# Excerto da página:
=====

Acórdãos STA

Acórdão do Supremo Tribunal Administrativo
Processo:0155/16
Data do Acordão:03/07/2018
Tribunal:2 SECÇÃO
Relator:PEDRO DELGADO
Descritores:RECURSO
CONTRA-ORDENAÇÃO
NÃO ADMISSÃO DO RECURSO
Sumário: I - É aplicável subsidiariamente ao processo contra-ordenacional tributário, regulado pelo RGIT, a norma do art. 73.º, n.º 2, do RGCO, em que se permite aos tribunais superiores aceitar recursos da sentença, ou do despacho referido no art. 64.º do mesmo RGCO, quando tal se afigure manifestamente necessário à melhoria da aplicação do direito ou à promoção da uniformidade da jurisprudência, mesmo em casos em que o valor da coima é inferior a ¼ da alçada do tribunal tributário.
II - Um despacho como o recorrido, que se refere, exclusivamente, à devolução da taxa de justiça, paga nos termos do art. 8.º, n.ºs 7 e 8, do RCP, não pode ser qualificado como sentença nem como despacho judicial proferido nos termos do art. 64.º do RGCO, motivo por que não cabe na previsão do n.º 2 do art. 73.º do RGCO, onde apenas podem subsumir-se decisões judiciais que se reconduzam a uma daquelas categorias e, por isso, integrem decisões finais que conheçam do recurso judicial interposto da decisão administrativa de aplicação da coima.
Nº Convencional:JSTA00070578
Nº do Documento:SA2201803070155
Data de Entrada:02/11/2016
Recorrente:MINISTÉRIO PÚBLICO
Recorrido 1:A......., LDA E FAZENDA PÚBLICA
Votação:UNANIMIDADE
Meio Processual:REC JURISDICIONAL
Objecto:SENT TAF PORTO
Decisão:NÃO ADMITIR O RECURSO
Área Temática 1:DIR PROC TRIBUT CONT - CONTRA ORDENAÇÃO
Legislação Nacional:LQC02 ART73 N2 ART64 N2.
RGIT01 ART3 B ART83 N1.
CONST05 ART32 N1
Jurisprudência Nacional:AC STA PROC0139/16 DE 2018/02/21.; AC RP PROC JTRP00042541 DE 2009/05/06.; AC RE PROC0226/08.9TBMRA-A.E1.; AC TC PROC0637/2006 DE 2006/11/28.; AC TC PROC0253/2008 DE 2008/10/29
Referência a Doutrina:JORGE DE SOUSA E SIMAS SANTOS - REGIME GERAL DAS INFRACÇÕES TRIBUTÁRIAS ANOTADO 4ED PÁG562.
Aditamento:
Texto Integral: Acordam na Secção do Contencioso Tributário do Supremo Tribunal Administrativo


1 – Vem o Ministério Público interpor recurso do despacho de 16 de Outubro de 2015, proferido pelo Mº Juiz do Tribunal Administrativo e Fiscal do Porto, a fls. 99 dos autos, o qual deferiu a restituição de taxa de justiça à sociedade recorrida, A………., Ld.ª, no âmbito de um recurso de contra-ordenação.

Termina as suas alegações de recurso, formulando as seguintes conclusões:
«1 – O STJ fixou jurisprudência no sentido de “Sendo proferida decisão favorável ao recorrente em recurso de impugnação judicial da decisão da autoridade administrativa, não há lugar à restituição da taxa de justiça paga nos termos do art. 8º nºs 7 e 8 do Regulamento das Custas Processuais.”

=====

# Linhas de dados:
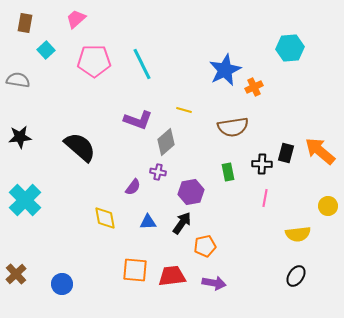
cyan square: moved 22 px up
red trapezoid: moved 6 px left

=====

# Tarefas:
1. Reescreva o trecho do acórdão que começa em "1 – Vem o Ministério" e segue até "recurso de contra-ordenação.", substituindo "taxa de justiça" por "custas processuais".
2. De acordo com o ponto II do sumário do acórdão, por que razão o despacho recorrido não se enquadra no n.º 2 do art. 73.º do RGCO?
3. Traduza para o inglês a seguinte frase do acórdão: "Vem o Ministério Público interpor recurso do despacho de 16 de Outubro de 2015, proferido pelo Mº Juiz do Tribunal Administrativo e Fiscal do Porto, a fls. 99 dos autos, o qual deferiu a restituição de taxa de justiça à sociedade recorrida, A………., Ld.ª, no âmbito de um recurso de contra-ordenação."

# Respostas por tarefa:
1.
1 – Vem o Ministério Público interpor recurso do despacho de 16 de Outubro de 2015, proferido pelo Mº Juiz do Tribunal Administrativo e Fiscal do Porto, a fls. 99 dos autos, o qual deferiu a restituição de custas processuais à sociedade recorrida, A………., Ld.ª, no âmbito de um recurso de contra-ordenação.

2. O despacho recorrido trata exclusivamente da devolução da taxa de justiça paga nos termos do art. 8.º, n.ºs 7 e 8, do RCP. Por isso, não pode ser qualificado como sentença nem como despacho proferido nos termos do art. 64.º do RGCO. O n.º 2 do art. 73.º só abrange decisões judiciais dessas categorias, isto é, decisões finais que conheçam do recurso judicial interposto da decisão administrativa de aplicação da coima.

3. The Public Prosecutor's Office appeals against the order of October 16, 2015, issued by the Honorable Judge of the Administrative and Tax Court of Porto, at folio 99 of the case file, which granted the refund of the court fee to the respondent company, A………., Ld.ª, in the context of an administrative offense appeal.